People who spend time worrying about the large number of monopolies in Mexico should perhaps check out the cut-throat competition for listeners on the morning radio news shows in the capital, which take to the airwaves around 5:30 a.m. and don’t let go of them until 9 or 10 a.m. Then they start up again around 1 p.m. for an hour or two and repeat the same drill in the evening.
You might imagine this would lead to a well-informed population, although the programs appear designed primarily to make sure you get to work twice as neurotic as you would have done had it just been the heavy traffic, and not also the frantic flicking back and forth through the radio stations as you navigate your way around an inordinate number of advertising breaks.
Amid this on-air array of news, phone-ins, trash music, noise, and seemingly endless and fruitless discussion on “topics of the day” fit to cure insomnia, lies an oasis of frequency modulation.
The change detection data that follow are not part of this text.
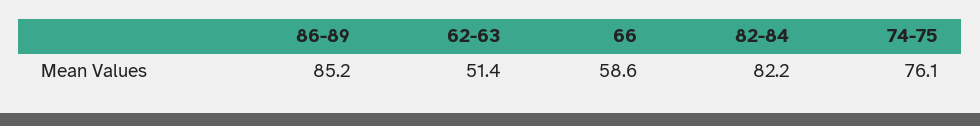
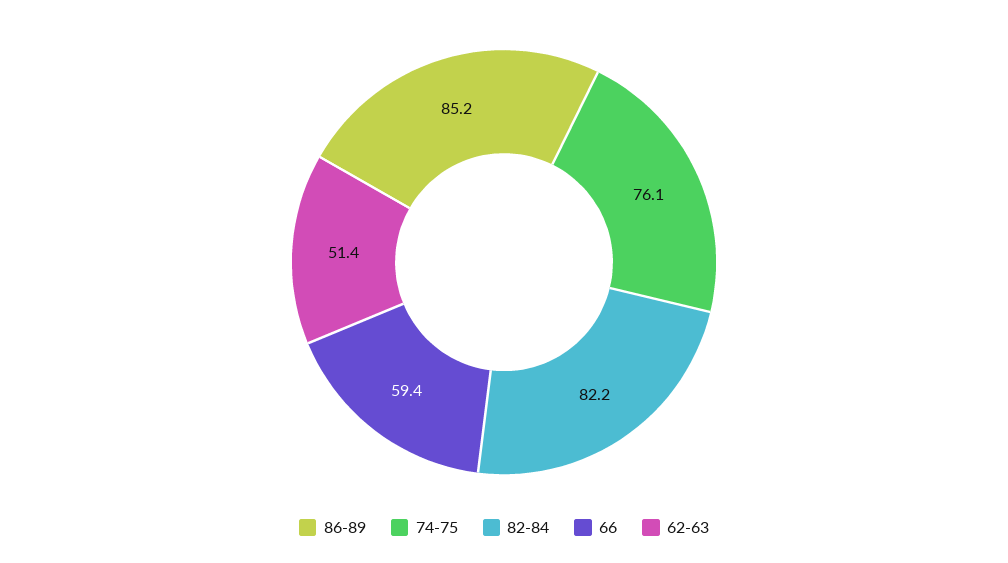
  {
    "86-89": 85.2,
    "62-63": 51.4,
-   "66": 58.6,
+   "66": 59.4,
    "82-84": 82.2,
    "74-75": 76.1
  }

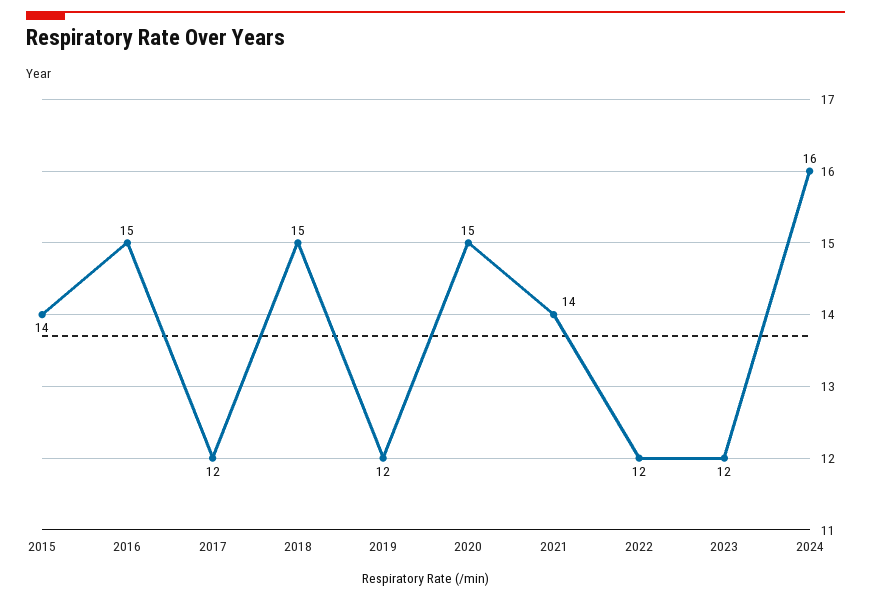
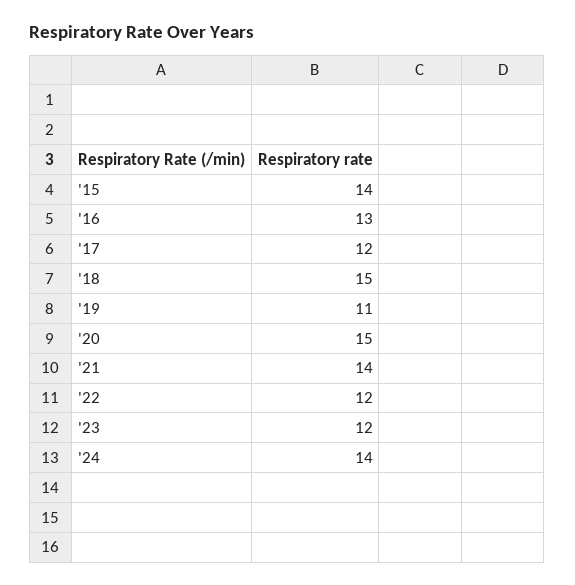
  {
    "2015": 14,
-   "2016": 15,
+   "2016": 13,
    "2017": 12,
    "2018": 15,
-   "2019": 12,
+   "2019": 11,
    "2020": 15,
    "2021": 14,
    "2022": 12,
    "2023": 12,
-   "2024": 16
+   "2024": 14
  }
Radio Universal—88.1 FM* in Mexico City, and also available online—has two hours a day of Beatles music and trivia—8 to 9 a.m., and 1 to 2 p.m.—a harking back to the 1970s when “Beatles hours” were as frequent and as competitive as today’s news.
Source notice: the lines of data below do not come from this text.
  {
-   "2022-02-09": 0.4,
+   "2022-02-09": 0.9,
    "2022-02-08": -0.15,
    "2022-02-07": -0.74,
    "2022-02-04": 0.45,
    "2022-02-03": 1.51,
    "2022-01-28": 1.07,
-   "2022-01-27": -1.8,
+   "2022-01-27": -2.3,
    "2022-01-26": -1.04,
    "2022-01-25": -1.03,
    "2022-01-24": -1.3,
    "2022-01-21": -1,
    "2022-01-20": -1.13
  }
Back then, when English was less widely spoken, The Beatles were referred to as Los Beatles and shamelessly pronounced Los Beetlays. Now that the cuarteto Liverpool is making a bit of a comeback among the savvy Internet generation, the group is pronounced more like Beadles—probably the U.S. influence.
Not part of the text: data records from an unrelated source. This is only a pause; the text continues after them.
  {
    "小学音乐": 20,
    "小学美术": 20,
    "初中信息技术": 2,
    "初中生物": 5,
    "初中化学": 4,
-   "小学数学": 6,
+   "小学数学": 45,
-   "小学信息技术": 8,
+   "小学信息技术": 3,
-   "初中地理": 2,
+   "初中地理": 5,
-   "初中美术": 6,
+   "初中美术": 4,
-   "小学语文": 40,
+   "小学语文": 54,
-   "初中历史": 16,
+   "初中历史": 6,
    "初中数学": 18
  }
This doesn’t mean a return of Beatlemania, but rather that any iPhone worth its salt is expected to have at least a smattering of retro bands and in that sense, a member of the earphone set will happily concede that the Beatles had “buenas rolas“—and perhaps in the same breath ask: “John Lennon was one of the Beatles? Oh. I thought so.”
* For decades, Radio Universal broadcast on 92.1 FM until 2016 when the frequency changed. The exact reason why is unclear, although it appears related to the term of the contractual frequency concession, which ended in June 2016. Frequent listeners and fans won’t mind the frequency change, and in these days of digital airwaves, where people listen online and in-car radios automatically scan the networks and display key information like the station name, it probably won’t make much difference anyway.